### STUDY TEXT
* * * *
Re: Design Check

2021-10-31 Thread Felix Ingram
On Thu, 28 Oct 2021 at 08:29, Felix Ingram  wrote:

> On Thu, 28 Oct 2021 at 00:15,  wrote:
>
>> [...]
>
> > I think my "creating users" was me wanting to make sure that when
>> > postfix
>> > passes an email for "bar...@mydomain.com" to Dovecot, then Dovecot
>> will
>> > store it and wait for
>> > someone to come along and impersonate barbaz. i.e. "barbaz" doesn't
>> > have to exist as a user
>> > already before Dovecot will store the mail.
>>
>> If you are using LMTP dovecot will only accept emails from postfix that
>> it can lookup the /directory/path to from one of the userdb{} or
>> passdb{} sections. If dovecot can not find a match in any of the
>> userdb{} or passdb{} it will reject the email as user unknown causing
>> postfix to send a undeliverable notice email back to the envelope sender
>> address, also known as back-scatter. I am not aware of a way to use
>> wildcard addresses in dovecot userdb{}, i don't think its possible but i
>> don't know what i don't know.
* * * *
### EXTRACTED DATA
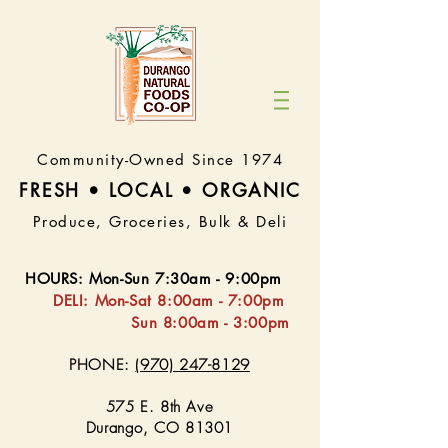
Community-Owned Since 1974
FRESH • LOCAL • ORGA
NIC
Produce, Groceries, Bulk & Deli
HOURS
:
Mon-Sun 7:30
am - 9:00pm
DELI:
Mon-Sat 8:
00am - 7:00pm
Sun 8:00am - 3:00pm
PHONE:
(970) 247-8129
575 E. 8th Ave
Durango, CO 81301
* * * *
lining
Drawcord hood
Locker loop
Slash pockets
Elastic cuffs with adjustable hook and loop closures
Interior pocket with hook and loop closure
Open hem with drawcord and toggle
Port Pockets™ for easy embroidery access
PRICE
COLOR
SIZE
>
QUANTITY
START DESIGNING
* * * *
According to the Dovecot mailing-list message, what does Dovecot do with an email from postfix when it finds no match in any userdb{} or passdb{} section? The records are not used here.

It rejects the email as user unknown.